Im dritten Freien Training in Estoril untermauerte WM-Spitzenreiter Marc Marquez (Suter) seinen Anspruch auf die zweite Pole-Position in Folge. Der Spanier umrundete den 4,1 Kilometer langen Kurs in Portugal in 1:41,041 Minuten und setzte sich an die Spitze der Rangliste. Bei guten Streckenbedingungen war es die bisher beste Moto2-Zeit an diesem Wochenende. Zweitschnellster war der Schweizer Tom Lüthi, dem 0,332 Sekunden auf seinen Suter-Markenkollegen fehlten. Auf den Plätzen drei und vier waren die schnellsten Kalex-Vertreter zu finden.

Der Brite Scott Redding setzte seine Form vom Freitag fort, lag aber bereits sieben Zehntelsekunden hinter Marquez. Jerez-Sieger Pol Espargaro folgte als Vierter. Bei Ex-Weltmeister Julian Simon hat sich der Wechsel von FTR zu Suter ausgezahlt, denn mit der fünftbesten Zeit war der Spanier nach langer Zeit wieder einmal im Spitzenfeld zu finden. Pech hatte dagegen Johann Zarco. In den Schlussminuten stürzte der Franzose in der Schikane von seiner MotoBI. Seine Zeit von davor brachte ihm Rang sechs ein.

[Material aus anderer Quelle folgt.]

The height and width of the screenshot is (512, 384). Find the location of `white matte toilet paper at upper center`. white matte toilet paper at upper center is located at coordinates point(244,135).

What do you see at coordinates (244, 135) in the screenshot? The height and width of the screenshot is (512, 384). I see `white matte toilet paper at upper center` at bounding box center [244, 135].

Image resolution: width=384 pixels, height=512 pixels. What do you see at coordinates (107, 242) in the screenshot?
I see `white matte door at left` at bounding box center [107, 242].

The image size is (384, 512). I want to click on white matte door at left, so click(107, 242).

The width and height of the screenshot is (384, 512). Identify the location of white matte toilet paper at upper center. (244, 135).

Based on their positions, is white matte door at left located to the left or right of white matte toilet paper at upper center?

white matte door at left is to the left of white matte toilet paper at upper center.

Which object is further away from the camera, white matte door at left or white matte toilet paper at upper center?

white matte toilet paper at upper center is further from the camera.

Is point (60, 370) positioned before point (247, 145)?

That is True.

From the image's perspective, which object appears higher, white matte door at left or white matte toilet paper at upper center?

Andrea Iannone (Speed Up), 125er-Weltmeister Nicolas Terol (Suter), Bradley Smith (Tech 3) und Mika Kallio (Kalex) komplettierten die Top 10. Während Moto2-Rookie Terol erstmals mit schnellen Zeiten glänzte, konnte sein Aspar-Teamkollege Toni Elias seine Zeit vom Freitag nicht verbessern und rutschte auf Position 14 ab. Der Schweizer Dominique Aegerter (Suter) belegte im dichten Feld den elften Platz und hatte einen Rückstand von 1,1 Sekunden auf Marquez.

Dagegen lief es für seinen Landsmann Randy Krummenacher gar nicht. Bereits in der Anfangsphase stürzte er. Seine Kalex überschlug sich im Kiesbett und wurde stark beschädigt. Dadurch konnte Krummenacher später nicht mehr fahren und fiel auf Rang 27 zurück. Einen Platz dahinter reihte sich Max Neukirchner (Kalex) ein, der in Estoril bisher nicht zurechtkam. Marco Colandrea (FTR) war erneut das Schlusslicht.